Even then, we will need a great deal of luck if we are to regain a level of prosperity remotely comparable to that which we enjoyed so recently and which was squandered so spectacularly.
In a succinct summary of the confluence of failings that exposed this country, more than any other, to the ravages of the world economic collapse, the IMF report points to a property bubble fuelled by easy credit, massive bank exposure to property lending, the undermining of international competitiveness by soaring wages, imprudent tax reductions and unsustainable public expenditure. It all seems so clear and obvious in hindsight, we might wonder how our protectors, the Department of Finance in particular, failed to see it coming and urge appropriate action.
The IMF, in its report, curtly reminds us that it warned the Government as early as 2002, and on several subsequent occasions, about serious economic imbalances and the fragility of our public finances.
Nevertheless, having said we told you so, the IMF gives a nod of approval to the Government's current approach to the banks crisis. It endorses the blanket guarantee to depositors and creditors and the setting up of the National Asset Management Agency.

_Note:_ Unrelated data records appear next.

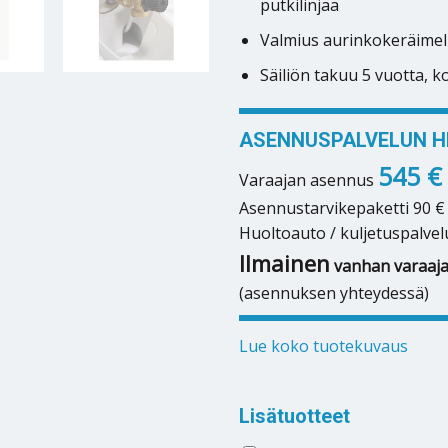
putkilinjaa
Valmius aurinkokeräimel
Säiliön takuu 5 vuotta, 
ASENNUSPALVELUN HI
545 €
Varaajan asennus
Asennustarvikepaketti 90 €
Huoltoauto / kuljetuspalvel
Ilmainen
vanhan varaaja
(asennuksen yhteydessä)
Lue koko tuotekuvaus
Lisätuotteet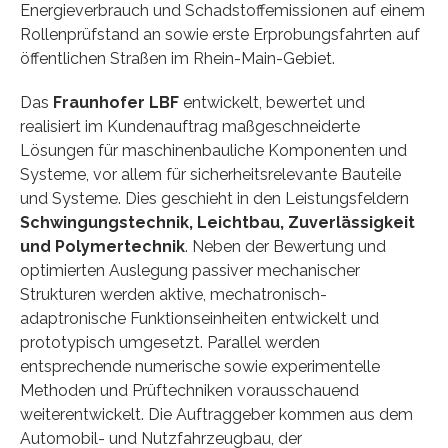
Energieverbrauch und Schadstoffemissionen auf einem
Rollenprüfstand an sowie erste Erprobungsfahrten auf
öffentlichen Straßen im Rhein-Main-Gebiet.
Das
Fraunhofer LBF
entwickelt, bewertet und
realisiert im Kundenauftrag maßgeschneiderte
Lösungen für maschinenbauliche Komponenten und
Systeme, vor allem für sicherheitsrelevante Bauteile
und Systeme. Dies geschieht in den Leistungsfeldern
Schwingungstechnik, Leichtbau, Zuverlässigkeit
und Polymertechnik
. Neben der Bewertung und
optimierten Auslegung passiver mechanischer
Strukturen werden aktive, mechatronisch-
adaptronische Funktionseinheiten entwickelt und
prototypisch umgesetzt. Parallel werden
entsprechende numerische sowie experimentelle
Methoden und Prüftechniken vorausschauend
weiterentwickelt. Die Auftraggeber kommen aus dem
Automobil- und Nutzfahrzeugbau, der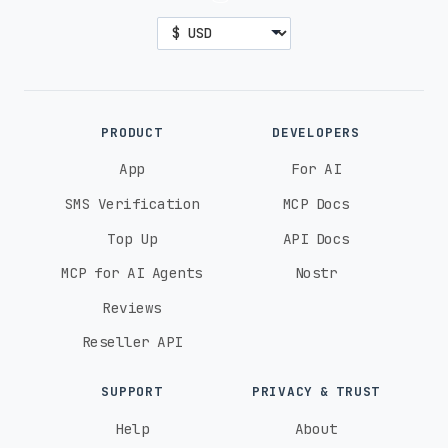
PRODUCT
DEVELOPERS
App
For AI
SMS Verification
MCP Docs
Top Up
API Docs
MCP for AI Agents
Nostr
Reviews
Reseller API
SUPPORT
PRIVACY & TRUST
Help
About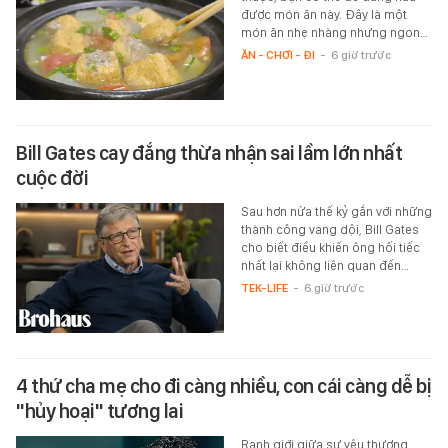
được món ăn này. Đây là một
món ăn nhẹ nhàng nhưng ngon…
ĂN - CHƠI - ĐI
-
6 giờ trước
Bill Gates cay đắng thừa nhận sai lầm lớn nhất
cuộc đời
Sau hơn nửa thế kỷ gắn với những
thành công vang dội, Bill Gates
cho biết điều khiến ông hối tiếc
nhất lại không liên quan đến…
TEK-LIFE
-
6 giờ trước
4 thứ cha mẹ cho đi càng nhiều, con cái càng dễ bị
"hủy hoại" tương lai
Ranh giới giữa sự yêu thương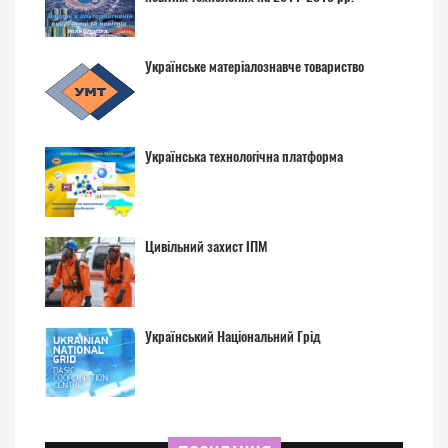
Українське матеріалознавче товариство
Українська технологічна платформа
Цивільний захист ІПМ
Український Національний Грід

NAMA is potentially the right mechanism to separate good from bad bank assets, it says, but its success depends upon a realistic value of bad loans.
Indeed there are a great many buts and qualifications in this IMF examination of the economy.
In repairing the public finances, reduction in expenditure is preferable to raising taxes, says the IMF, but unless it is carefully managed, the most vulnerable will suffer. This presupposes a delicacy of approach which has not marked some of the Government's choices in recent months.
Wages must be reduced, but this could impair domestic demand and accelerate deflation.
A reduction in both public and private sector wages will improve competitiveness, preparing the way for recovery, but the economy is already so weakened it remains vulnerable to further adverse global economic events.
So many buts, so many potential pitfalls.
The IMF report calls for robust policy instruments that allow "the flexibility to deal with surprises . . ." Therein lies yet another rub. Unforeseen surprises, even minor miscalculations, could derail the most stringent recovery plan.
And the IMF does not even begin to speculate about possible domestic political hiccups.
The report welcomes what it describes as the Government's "sense of urgency" but warns that current efforts must be sustained, with special attention to the public wage bill and the scope of social welfare programmes.
It points out that despite the application of the pension levy, and the current wage freeze, a further lowering of the public wage bill is needed. Public sector pay now exceeds private sector pay in most areas, and both are among the highest in the world.
Together, the reports from the IMF and the OECD on Ireland are a map of a desolate economic landscape, with the 'You Are Here' arrow pointing to a particularly dark little corner.
They tell us that the country is in the grip of its worst crisis since World War II, that recovery will only be achieved through sacrifice, persistence and endurance and that, even then, we will need a considerable amount of luck.
Yet there is little sense of crisis emanating from a parliament where six-figure sums and unvouched expenses are the norm and where people can be paid huge pensions long before they have retired.
Equivocation on politicians' pay, ministers' pensions and judges' contributions does not convey a notion of crisis to people who are already facing job losses, wage cuts and repossession of family homes.
Neither the Government nor Opposition politicians are adequately preparing people for the radical cutbacks in public expenditure, including wages, which are on the way.